#### Work instructions
Each line of the entries below that includes "delta" belongs in your answer.

Segment Start: Data provided

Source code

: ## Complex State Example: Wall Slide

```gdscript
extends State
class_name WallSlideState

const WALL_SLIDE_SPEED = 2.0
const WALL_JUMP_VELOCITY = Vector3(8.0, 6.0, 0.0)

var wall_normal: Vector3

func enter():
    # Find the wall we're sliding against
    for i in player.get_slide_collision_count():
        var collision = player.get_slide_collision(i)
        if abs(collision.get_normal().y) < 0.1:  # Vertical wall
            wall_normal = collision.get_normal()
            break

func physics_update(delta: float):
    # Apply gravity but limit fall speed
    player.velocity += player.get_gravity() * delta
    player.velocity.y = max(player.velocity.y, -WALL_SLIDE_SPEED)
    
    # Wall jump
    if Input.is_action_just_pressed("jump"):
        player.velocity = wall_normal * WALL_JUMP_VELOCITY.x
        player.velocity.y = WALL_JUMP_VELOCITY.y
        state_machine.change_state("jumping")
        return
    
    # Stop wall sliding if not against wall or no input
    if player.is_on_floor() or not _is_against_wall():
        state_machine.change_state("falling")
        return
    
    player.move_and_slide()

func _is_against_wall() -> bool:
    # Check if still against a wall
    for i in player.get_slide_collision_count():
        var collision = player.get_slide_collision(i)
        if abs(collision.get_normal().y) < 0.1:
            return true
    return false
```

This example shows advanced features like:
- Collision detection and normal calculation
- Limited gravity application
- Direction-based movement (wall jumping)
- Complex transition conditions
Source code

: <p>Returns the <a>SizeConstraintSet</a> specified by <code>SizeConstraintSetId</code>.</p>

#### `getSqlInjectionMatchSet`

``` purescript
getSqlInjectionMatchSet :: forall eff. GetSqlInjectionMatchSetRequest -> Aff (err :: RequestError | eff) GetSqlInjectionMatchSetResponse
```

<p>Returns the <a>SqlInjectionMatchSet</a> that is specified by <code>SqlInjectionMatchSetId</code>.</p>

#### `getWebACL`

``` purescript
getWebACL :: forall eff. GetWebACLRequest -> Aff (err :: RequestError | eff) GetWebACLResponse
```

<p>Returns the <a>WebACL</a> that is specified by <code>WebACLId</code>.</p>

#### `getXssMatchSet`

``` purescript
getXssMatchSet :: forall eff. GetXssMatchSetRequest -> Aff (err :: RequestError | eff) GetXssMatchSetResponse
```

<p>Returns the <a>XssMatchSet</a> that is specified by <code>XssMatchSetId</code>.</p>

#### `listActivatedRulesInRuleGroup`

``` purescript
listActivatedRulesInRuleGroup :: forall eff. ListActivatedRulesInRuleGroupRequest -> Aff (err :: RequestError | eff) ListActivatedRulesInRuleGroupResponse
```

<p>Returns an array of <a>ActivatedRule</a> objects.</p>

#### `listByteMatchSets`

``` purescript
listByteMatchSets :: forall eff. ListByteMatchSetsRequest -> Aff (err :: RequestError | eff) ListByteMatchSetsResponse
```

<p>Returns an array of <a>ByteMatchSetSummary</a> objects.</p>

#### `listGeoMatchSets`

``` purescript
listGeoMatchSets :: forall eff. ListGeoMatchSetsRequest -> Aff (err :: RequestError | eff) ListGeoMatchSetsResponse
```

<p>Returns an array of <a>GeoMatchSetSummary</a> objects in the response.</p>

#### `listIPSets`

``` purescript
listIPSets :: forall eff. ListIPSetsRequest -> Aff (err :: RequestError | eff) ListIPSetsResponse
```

Segment End: Data provided

#### Result of this exercise
func physics_update(delta: float):
    player.velocity += player.get_gravity() * delta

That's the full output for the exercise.